ARTIFICIAL PERCEPTION

The research centres on the integration of knowledge, methods and systems to design and implement all the processes involved in the optimal resolution of complex problems. For example, in the case of Precision Agriculture, a Site Specific Weed Management system is conceived as a three-stage intelligent and complex artificial system which includes:

1) Perception or detection and identification of natural structures such as crop rows and weeds.

2) Decision-making, or the development of an action plan that must consider elements such as the amount of herbicide to be applied, information supplied by the perception stage, additional information available (type of crop and weeds, field history, farmer experience, etc.), and the targets set for the treatment.

3) Action or implementation of the treatment plan; specifically, the generation of the appropriate signals to be sent to the treatment equipment, for example a sprayer.
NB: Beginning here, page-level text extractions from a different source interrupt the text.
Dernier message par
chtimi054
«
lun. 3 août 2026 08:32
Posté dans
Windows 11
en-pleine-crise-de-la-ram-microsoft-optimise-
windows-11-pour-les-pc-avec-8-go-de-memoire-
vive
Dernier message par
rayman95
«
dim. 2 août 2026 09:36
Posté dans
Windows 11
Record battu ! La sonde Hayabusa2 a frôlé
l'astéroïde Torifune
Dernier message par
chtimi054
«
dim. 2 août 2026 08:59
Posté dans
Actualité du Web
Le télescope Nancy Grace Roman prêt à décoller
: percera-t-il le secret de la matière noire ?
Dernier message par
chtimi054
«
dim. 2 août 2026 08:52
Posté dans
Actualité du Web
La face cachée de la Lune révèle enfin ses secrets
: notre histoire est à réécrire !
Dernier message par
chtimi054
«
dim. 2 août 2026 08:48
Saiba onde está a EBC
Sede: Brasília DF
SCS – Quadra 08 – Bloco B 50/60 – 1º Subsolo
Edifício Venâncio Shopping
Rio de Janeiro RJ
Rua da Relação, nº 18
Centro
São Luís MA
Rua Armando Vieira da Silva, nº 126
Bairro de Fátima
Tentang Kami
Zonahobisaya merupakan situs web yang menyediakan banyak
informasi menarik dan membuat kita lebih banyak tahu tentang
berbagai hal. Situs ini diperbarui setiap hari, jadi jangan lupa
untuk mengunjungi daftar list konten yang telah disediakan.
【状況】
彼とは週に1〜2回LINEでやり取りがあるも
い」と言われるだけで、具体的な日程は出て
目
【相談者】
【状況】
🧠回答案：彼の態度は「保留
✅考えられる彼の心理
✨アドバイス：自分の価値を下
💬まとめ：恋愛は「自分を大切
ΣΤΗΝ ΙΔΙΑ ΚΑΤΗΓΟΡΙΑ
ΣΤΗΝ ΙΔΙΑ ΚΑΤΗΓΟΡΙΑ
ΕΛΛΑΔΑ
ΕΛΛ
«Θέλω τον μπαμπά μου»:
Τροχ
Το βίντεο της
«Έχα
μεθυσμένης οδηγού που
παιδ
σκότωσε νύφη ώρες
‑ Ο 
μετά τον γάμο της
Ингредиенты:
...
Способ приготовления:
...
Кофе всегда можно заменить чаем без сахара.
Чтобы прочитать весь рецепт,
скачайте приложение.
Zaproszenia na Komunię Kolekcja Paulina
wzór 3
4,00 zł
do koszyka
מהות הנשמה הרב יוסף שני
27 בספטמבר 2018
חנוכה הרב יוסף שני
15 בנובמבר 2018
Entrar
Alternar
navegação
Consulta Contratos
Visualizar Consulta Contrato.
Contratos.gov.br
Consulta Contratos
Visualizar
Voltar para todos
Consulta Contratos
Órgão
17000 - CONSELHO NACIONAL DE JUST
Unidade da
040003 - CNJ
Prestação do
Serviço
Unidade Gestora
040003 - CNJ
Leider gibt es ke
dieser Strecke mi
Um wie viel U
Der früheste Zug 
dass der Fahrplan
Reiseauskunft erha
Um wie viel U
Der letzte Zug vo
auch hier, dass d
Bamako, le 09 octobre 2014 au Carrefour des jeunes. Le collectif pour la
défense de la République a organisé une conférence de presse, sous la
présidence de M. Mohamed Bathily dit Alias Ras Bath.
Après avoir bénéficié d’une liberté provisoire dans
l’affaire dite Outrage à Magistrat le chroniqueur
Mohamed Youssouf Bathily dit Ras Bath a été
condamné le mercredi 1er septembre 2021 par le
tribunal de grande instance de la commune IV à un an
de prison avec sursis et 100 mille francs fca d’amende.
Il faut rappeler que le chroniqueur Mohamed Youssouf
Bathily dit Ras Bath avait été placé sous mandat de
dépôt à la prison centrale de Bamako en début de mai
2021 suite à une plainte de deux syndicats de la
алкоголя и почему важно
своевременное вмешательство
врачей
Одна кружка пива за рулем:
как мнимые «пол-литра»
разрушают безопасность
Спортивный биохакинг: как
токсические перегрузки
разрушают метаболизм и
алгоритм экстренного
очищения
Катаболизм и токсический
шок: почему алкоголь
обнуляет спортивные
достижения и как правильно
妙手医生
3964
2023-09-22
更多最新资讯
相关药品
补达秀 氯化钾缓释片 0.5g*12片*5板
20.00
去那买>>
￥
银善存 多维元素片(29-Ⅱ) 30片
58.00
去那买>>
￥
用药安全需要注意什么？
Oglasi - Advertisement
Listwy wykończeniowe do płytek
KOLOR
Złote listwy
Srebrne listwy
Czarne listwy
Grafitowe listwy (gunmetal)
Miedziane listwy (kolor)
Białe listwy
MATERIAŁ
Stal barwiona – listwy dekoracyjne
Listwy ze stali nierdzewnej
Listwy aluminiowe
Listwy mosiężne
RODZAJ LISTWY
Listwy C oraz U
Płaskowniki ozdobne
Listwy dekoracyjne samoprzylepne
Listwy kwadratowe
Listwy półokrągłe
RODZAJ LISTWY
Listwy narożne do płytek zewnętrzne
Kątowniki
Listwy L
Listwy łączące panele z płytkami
In the area of outdoor mobile robotics, the GPA is dedicated to the development of various small mobile platforms that can be used for both field scouting and treatment application. The aim is for robots to move autonomously guided by the available natural structures, such as crop rows. The first prototypes also integrate a hybrid architecture (deliberative and reactive) for behaviour generation.
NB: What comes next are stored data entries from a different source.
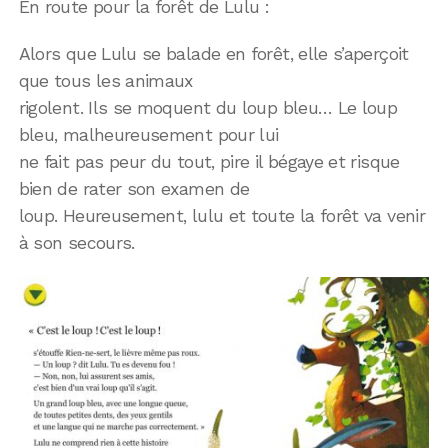
En route pour la forêt de Lulu :
Alors que Lulu se balade en forêt, elle s’aperçoit
que tous les animaux
rigolent. Ils se moquent du loup bleu… Le loup
bleu, malheureusement pour lui
ne fait pas peur du tout, pire il bégaye et risque
bien de rater son examen de
loup. Heureusement, lulu et toute la forêt va venir
à son secours.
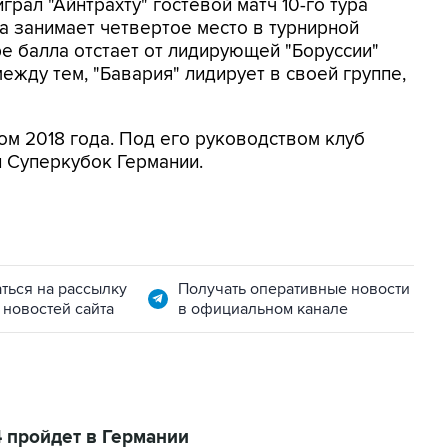
играл "Айнтрахту" гостевой матч 10-го тура
а занимает четвертое место в турнирной
ыре балла отстает от лидирующей "Боруссии"
между тем, "Бавария" лидирует в своей группе,
ом 2018 года. Под его руководством клуб
и Суперкубок Германии.
ться на рассылку
Получать оперативные новости
 новостей сайта
в официальном канале
 пройдет в Германии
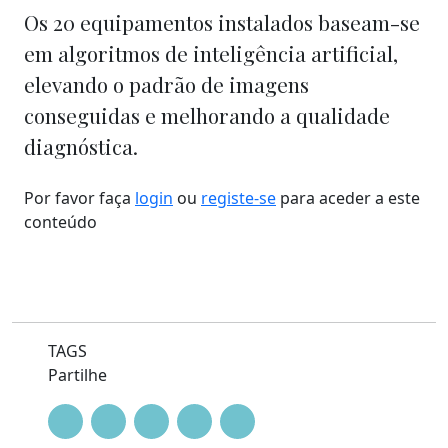
Os 20 equipamentos instalados baseam-se
em algoritmos de inteligência artificial,
elevando o padrão de imagens
conseguidas e melhorando a qualidade
diagnóstica.
Por favor faça
login
ou
registe-se
para aceder a este
conteúdo
TAGS
Partilhe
Since 2010 the GPA participates in the European RHEA project – Robot Fleets for Highly Effective Agriculture and Forestry Management” (http://www.rhea-project.eu). The RHEA project is a FP7-NMP-2009-LARGE-3 project that involves 19 groups from 8 countries. The head of the GPA is also part of the RHEA coordination team. She is in charge of supervising the scientific and technical aspects of the project. The project has a total budget of approximately 7 million euros and is a great opportunity for Europe to lead the development of agricultural technologies. RHEA provides a set of complex real problems and specific objectives for the development of perception-decision-action systems that will enhance scientific progress in research areas such as perception, coordination of agents (physical), decision making, mobile robotics, software architectures for the generation of behaviours, etc.

In addition, the group is coordinating the Spanish research project GroW (Ground Inspection System in Autonomous Vehicles and their Effective Application for Weed Detection and Control – AGL2011-30442-C02-02) since January of 2012.

In summary, the research tasks of the GPA focus on:

– Perception Systems: Merging sensory and contextual information.

– Structures for representing knowledge and information.

– Knowledge induction methods.

– Planning and decision-making mechanisms.

– Distributed processes architectures: coordination and interaction of agents and behaviour generation.

– Artificial vision systems.

– Discrimination in real time of natural structures.

– Autonomous visual navigation of mobile robots.

– Sensor nodes in wireless networks.

– Solutions based on evolutionary computation.